→ **Problem statement**: Copy out, from the data below, each line in which the word "Oliveira" occurs.

→ **Data shown**:
*-*-*

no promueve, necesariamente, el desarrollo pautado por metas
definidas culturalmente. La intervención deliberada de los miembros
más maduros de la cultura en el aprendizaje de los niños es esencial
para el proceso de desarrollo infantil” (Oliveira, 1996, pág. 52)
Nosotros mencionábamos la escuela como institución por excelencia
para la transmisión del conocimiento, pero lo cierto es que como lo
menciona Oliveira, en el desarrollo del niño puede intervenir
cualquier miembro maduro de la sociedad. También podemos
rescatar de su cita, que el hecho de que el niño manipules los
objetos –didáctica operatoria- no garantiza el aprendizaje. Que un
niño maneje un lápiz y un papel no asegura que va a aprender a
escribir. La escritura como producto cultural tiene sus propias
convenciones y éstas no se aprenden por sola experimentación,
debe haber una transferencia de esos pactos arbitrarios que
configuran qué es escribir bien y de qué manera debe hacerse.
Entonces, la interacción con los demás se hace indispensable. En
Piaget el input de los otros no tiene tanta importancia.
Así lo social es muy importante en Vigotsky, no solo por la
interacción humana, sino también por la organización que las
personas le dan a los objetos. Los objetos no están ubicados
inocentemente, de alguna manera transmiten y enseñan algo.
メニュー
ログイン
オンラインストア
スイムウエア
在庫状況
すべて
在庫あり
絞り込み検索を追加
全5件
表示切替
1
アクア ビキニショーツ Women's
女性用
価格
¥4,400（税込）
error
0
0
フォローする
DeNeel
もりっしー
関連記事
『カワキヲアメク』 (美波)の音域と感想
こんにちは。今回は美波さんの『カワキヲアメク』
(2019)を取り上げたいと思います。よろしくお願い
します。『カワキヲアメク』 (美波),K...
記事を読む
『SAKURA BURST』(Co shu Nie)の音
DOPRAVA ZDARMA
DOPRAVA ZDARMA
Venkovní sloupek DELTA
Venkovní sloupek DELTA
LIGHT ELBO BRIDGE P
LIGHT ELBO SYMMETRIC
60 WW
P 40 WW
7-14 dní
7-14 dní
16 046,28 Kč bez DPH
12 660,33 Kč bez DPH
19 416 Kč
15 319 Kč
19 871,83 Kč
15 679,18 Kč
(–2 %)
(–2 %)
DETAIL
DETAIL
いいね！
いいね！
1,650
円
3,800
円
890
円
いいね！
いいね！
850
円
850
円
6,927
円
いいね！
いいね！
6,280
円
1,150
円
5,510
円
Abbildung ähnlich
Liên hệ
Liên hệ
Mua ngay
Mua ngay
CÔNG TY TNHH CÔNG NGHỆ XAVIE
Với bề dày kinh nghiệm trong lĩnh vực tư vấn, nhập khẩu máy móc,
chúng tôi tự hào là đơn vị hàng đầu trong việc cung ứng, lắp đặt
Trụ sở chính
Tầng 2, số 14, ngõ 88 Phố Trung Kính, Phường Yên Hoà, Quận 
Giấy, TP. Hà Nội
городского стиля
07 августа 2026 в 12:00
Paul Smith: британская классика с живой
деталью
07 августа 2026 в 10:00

*-*-*

→ **Written answer**:
para el proceso de desarrollo infantil” (Oliveira, 1996, pág. 52)
menciona Oliveira, en el desarrollo del niño puede intervenir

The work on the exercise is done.